There are secondary reference points which, also, are two-phase or three-phase equilibria of very pure materials,
whose temperature values have been established by measurements made with interpolation instruments calibrated
at the defining fixed points. Secondary reference points are useful for the calibration of thermometers having total
ranges shorter than the interpolation ranges of the Scale. Generally, secondary points are admitted to the Scale only
if the material is generally available in high purity and if sufficient reproducibility of the equilibrium temperature has
been confirmed by measurements made independently by a considerable number of investigators. An average value
(weighted according to individual uncertainties) is then used as the ITS temperature value.

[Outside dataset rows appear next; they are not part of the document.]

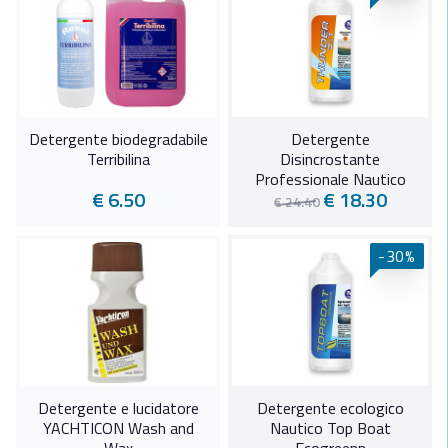
Detergente biodegradabile
Detergente
Terribilina
Disincrostante
Professionale Nautico
€ 6.50
€ 18.30
Thunder 3 in 1
€ 24.40
-30%
Detergente e lucidatore
Detergente ecologico
YACHTICON Wash and
Nautico Top Boat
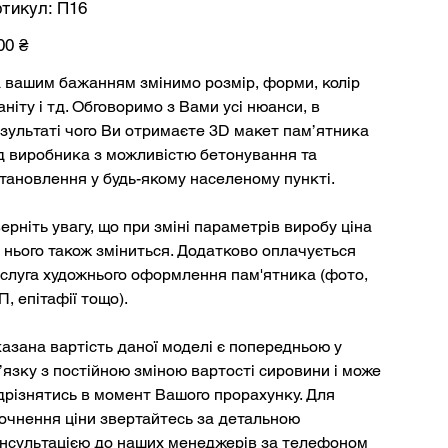
Артикул
тикул:
П16
П16
а
00 ₴
 вашим бажанням змінимо розмір, форми, колір
аніту і тд. Обговоримо з Вами усі нюанси, в
зультаті чого Ви отримаєте 3D макет пам’ятника
д виробника з можливістю бетонування та
тановлення у будь-якому населеному пункті.
ерніть увагу, що при зміні параметрів виробу ціна
 нього також зміниться. Додатково оплачується
слуга художнього оформлення пам'ятника (фото,
П, епітафії тощо).
азана вартість даної моделі є попередньою у
’язку з постійною зміною вартості сировини і може
дрізнятись в момент Вашого прорахунку. Для
очнення ціни звертайтесь за детальною
нсультацією до наших менеджерів за телефоном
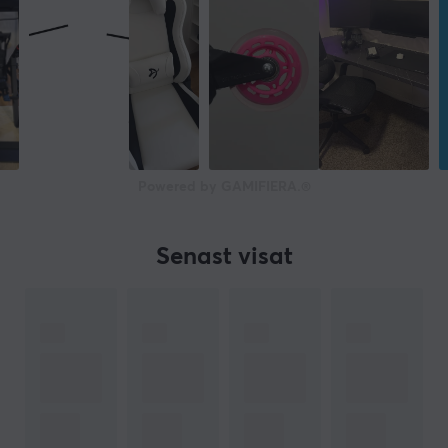
Powered by GAMIFIERA.®
Senast visat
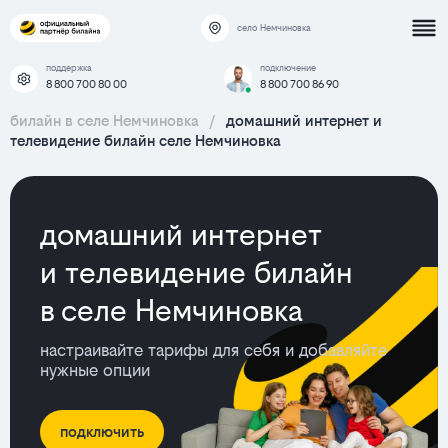
село Немчиновка
поддержка
подключение
8 800 700 80 00
8 800 700 86 90
билайн в селе Немчиновка
/
домашний интернет и
телевидение билайн селе Немчиновка
домашний интернет
и телевидение билайн
в селе Немчиновка
настраивайте тарифы для себя и добавляйте
нужные опции
подключить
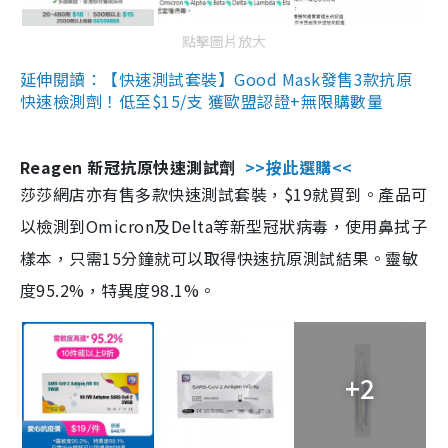
點擊圖片放大
延伸閱讀：【快速測試套裝】Good Mask發售3款抗原
快速檢測劑！低至$15/支 獲歐盟認證+無限購數量
Reagen 新冠抗原快速測試劑
>>按此選購<<
莎莎網店亦有售多款快速測試套裝，$19就買到。產品可
以檢測到Omicron及Delta等新型冠狀病毒，使用鼻拭子
樣本，只需15分鐘就可以取得快速抗原測試結果。靈敏
度95.2%，特異度98.1%。
+2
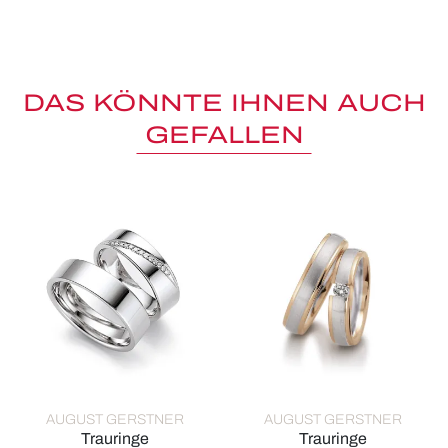
DAS KÖNNTE IHNEN AUCH
GEFALLEN
AUGUST GERSTNER
AUGUST GERSTNER
Trauringe
Trauringe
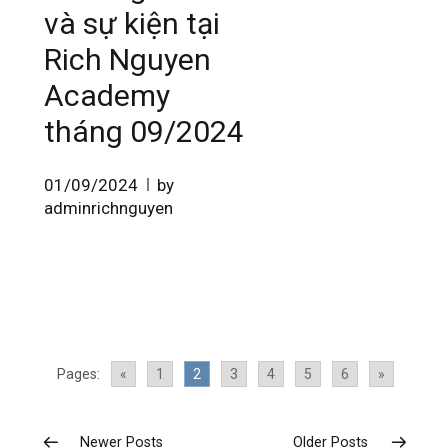
và sự kiện tại
Rich Nguyen
Academy
tháng 09/2024
01/09/2024
by
adminrichnguyen
Pages:
«
1
2
3
4
5
6
»
Newer Posts
Older Posts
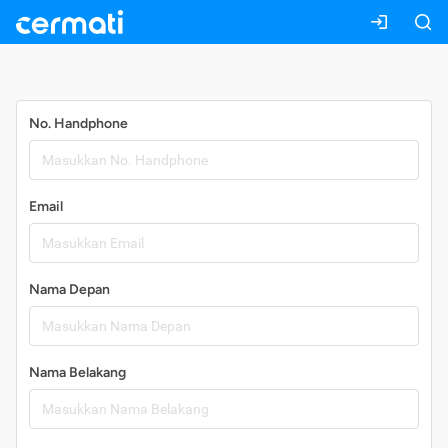
Daftar
No. Handphone
Email
Nama Depan
Nama Belakang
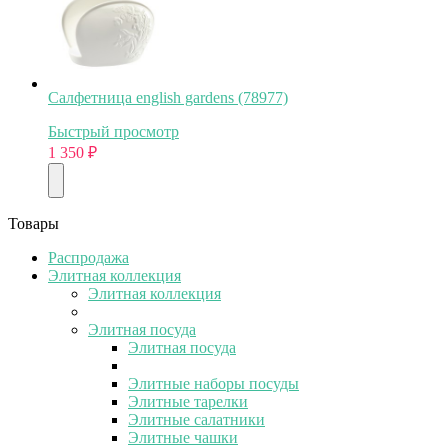
Салфетница english gardens (78977)
Быстрый просмотр
1 350
₽
Товары
Распродажа
Элитная коллекция
Элитная коллекция
Элитная посуда
Элитная посуда
Элитные наборы посуды
Элитные тарелки
Элитные салатники
Элитные чашки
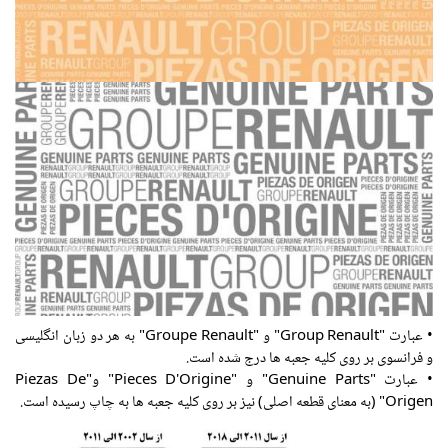
• عبارت "Group Renault" و "Groupe Renault" به هر دو زبان انگلیسی
و فرانسوی بر روی کلیه جعبه ها درج شده است.
• عبارت "Genuine Parts" و "Pieces D'Origine" و"Piezas De
Origen" (به معنای قطعه اصلی) نیز بر روی کلیه جعبه ها به چاپ رسیده است.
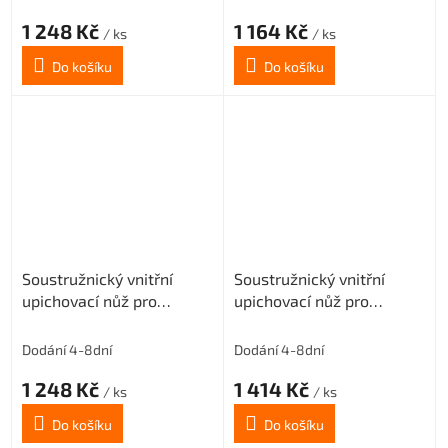
1 248 Kč
1 164 Kč
/ ks
/ ks
Do košíku
Do košíku
Soustružnický vnitřní
Soustružnický vnitřní
upichovací nůž pro
upichovací nůž pro
destičky MGMN300
destičky MGMN300
Tmax=6,7 (pravý)
Tmax=6,1 (pravý)
Dodání 4-8dní
Dodání 4-8dní
1 248 Kč
1 414 Kč
/ ks
/ ks
Do košíku
Do košíku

Two-phase equilibria may be solid-liquid, liquid-vapour, or solid-vapour. From the Phase Rule of Gibbs:
P + F = C + 2
P is an integer equal to the number of phases present, C is the number of components present - for a pure material
C = 1 - and F is an integer representing the number of degrees of freedom. It is evident that the temperatures of
two-phase equilibria are pressure-dependent (one degree of freedom only) whereas equilibria in which all three
phases are present (triple points) are characterised by unique values of temperature and pressure (zero degrees of
freedom).
A necessary condition to establish a triple point is to contain the appropriate material in a sealed enclosure from
which all other materials, including air, have been evacuated, leaving a space to be filled by the vapour phase at a
pressure appropriate to the temperature. When the three-phase (solid, liquid, vapour) condition has been
established, these parameters will settle to their unique triple-point values.

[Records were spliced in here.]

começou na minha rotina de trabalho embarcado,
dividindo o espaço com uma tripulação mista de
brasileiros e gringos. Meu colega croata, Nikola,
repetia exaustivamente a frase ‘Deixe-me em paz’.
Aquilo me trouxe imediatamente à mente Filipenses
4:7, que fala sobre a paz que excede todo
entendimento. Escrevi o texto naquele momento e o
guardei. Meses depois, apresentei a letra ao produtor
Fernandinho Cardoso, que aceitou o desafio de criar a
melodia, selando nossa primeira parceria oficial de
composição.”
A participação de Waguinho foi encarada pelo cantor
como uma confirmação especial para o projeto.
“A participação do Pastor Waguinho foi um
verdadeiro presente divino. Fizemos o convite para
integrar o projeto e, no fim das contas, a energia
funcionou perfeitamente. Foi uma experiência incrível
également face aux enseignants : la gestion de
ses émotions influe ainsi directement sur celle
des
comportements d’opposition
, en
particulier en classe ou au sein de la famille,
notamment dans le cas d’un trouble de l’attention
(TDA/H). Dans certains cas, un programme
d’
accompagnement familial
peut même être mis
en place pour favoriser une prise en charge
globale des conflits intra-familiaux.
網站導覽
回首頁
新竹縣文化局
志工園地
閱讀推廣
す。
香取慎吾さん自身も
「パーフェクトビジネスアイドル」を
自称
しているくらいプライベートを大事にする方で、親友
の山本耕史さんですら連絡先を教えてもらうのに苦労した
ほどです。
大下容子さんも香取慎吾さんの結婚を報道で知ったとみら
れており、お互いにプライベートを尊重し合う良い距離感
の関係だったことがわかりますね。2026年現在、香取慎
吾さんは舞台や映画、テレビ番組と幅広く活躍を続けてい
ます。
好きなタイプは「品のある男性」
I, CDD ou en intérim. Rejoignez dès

The defining fixed points above 0°C are liquid-solid equilibria of high-purity metals. Pressure-dependence is small and
thermal capacity and thermal conductivity are relatively high. Metals are generally available with a purity of 99.999%
("five-nines") or 99.9999% ("six-nines").

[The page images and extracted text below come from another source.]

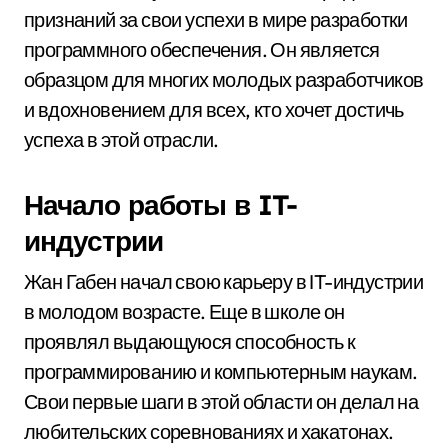
признаний за свои успехи в мире разработки
программного обеспечения. Он является
образцом для многих молодых разработчиков
и вдохновением для всех, кто хочет достичь
успеха в этой отрасли.
Начало работы в IT-
индустрии
Жан Габен начал свою карьеру в IT-индустрии
в молодом возрасте. Еще в школе он
проявлял выдающуюся способность к
программированию и компьютерным наукам.
Свои первые шаги в этой области он делал на
любительских соревнованиях и хакатонах.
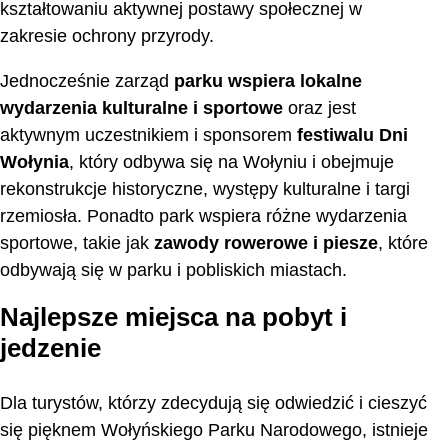
kształtowaniu aktywnej postawy społecznej w
zakresie ochrony przyrody.
Jednocześnie zarząd
parku wspiera lokalne
wydarzenia kulturalne i sportowe
oraz jest
aktywnym uczestnikiem i sponsorem
festiwalu Dni
Wołynia
, który odbywa się na Wołyniu i obejmuje
rekonstrukcje historyczne, występy kulturalne i targi
rzemiosła. Ponadto park wspiera różne wydarzenia
sportowe, takie jak
zawody rowerowe i piesze
, które
odbywają się w parku i pobliskich miastach.
Najlepsze miejsca na pobyt i
jedzenie
Dla turystów, którzy zdecydują się odwiedzić i cieszyć
się pięknem Wołyńskiego Parku Narodowego, istnieje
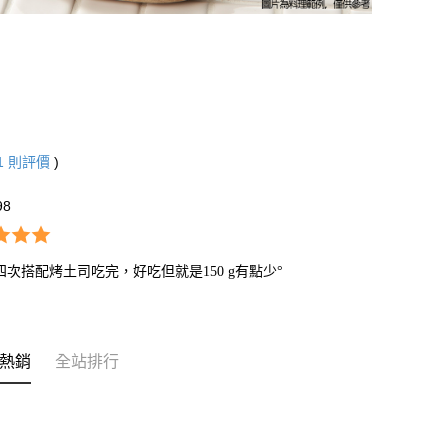
1
則評價
)
98
四次搭配烤土司吃完，好吃但就是150 g有點少°
熱銷
全站排行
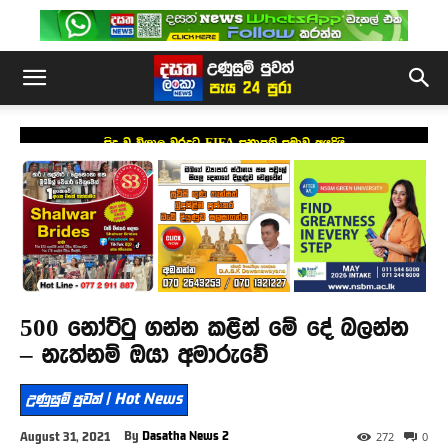
සිදු වූ විශාල වරදට FIFA සභාපති සමාව අයදියි
500 නෝට්ටු ගන්න කළින් මේ දේ බලන්න
– නැත්නම් ඔයා අමාරුවේ
උණුසුම් පුවත් | Hot News
By
Dasatha News 2
August 31, 2021
272
0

Figure 2 shows the design of a cell for realising the liquid-solid equilibrium of pure metal. The metal is contained in a
crucible of purified graphite, with a graphite cover and a graphite re-entrant sleeve. The crucible is enclosed in an
envelope of fused quartz, which extends into the sleeve interior to form the thermometer well. The cell is charged
with a pure metal, purged and filled with sufficient argon (or another inert gas) to give a pressure of 101kPa (1
standard atmosphere) at the freezing temperature and then sealed. Thus it is at once protected from contamination
and supplied with an inert atmosphere at the required pressure at the equilibrium temperature. A correction for the
effect of change in ambient pressure on freezing point need not be made. Sealed cells of this type have shown no
measurable change after 15 years of use.
In general, sealed fixed-point cells are used in vertical-tube furnaces which provide good temperature control and
sufficient cell immersion to make axial temperature gradients, in the measurement zone, negligible. With the cell in
the furnace, the controller is first set about 5°C above the anticipated value corresponding to the melting
temperature of the metal in the cell. The onset of melting is indicated by a cessation of temperature rise because of
the latent heat required to produce the phase change. This melt plateau can last for a considerable period of time.
When melting is complete, the cell temperature will rise to the furnace temperature.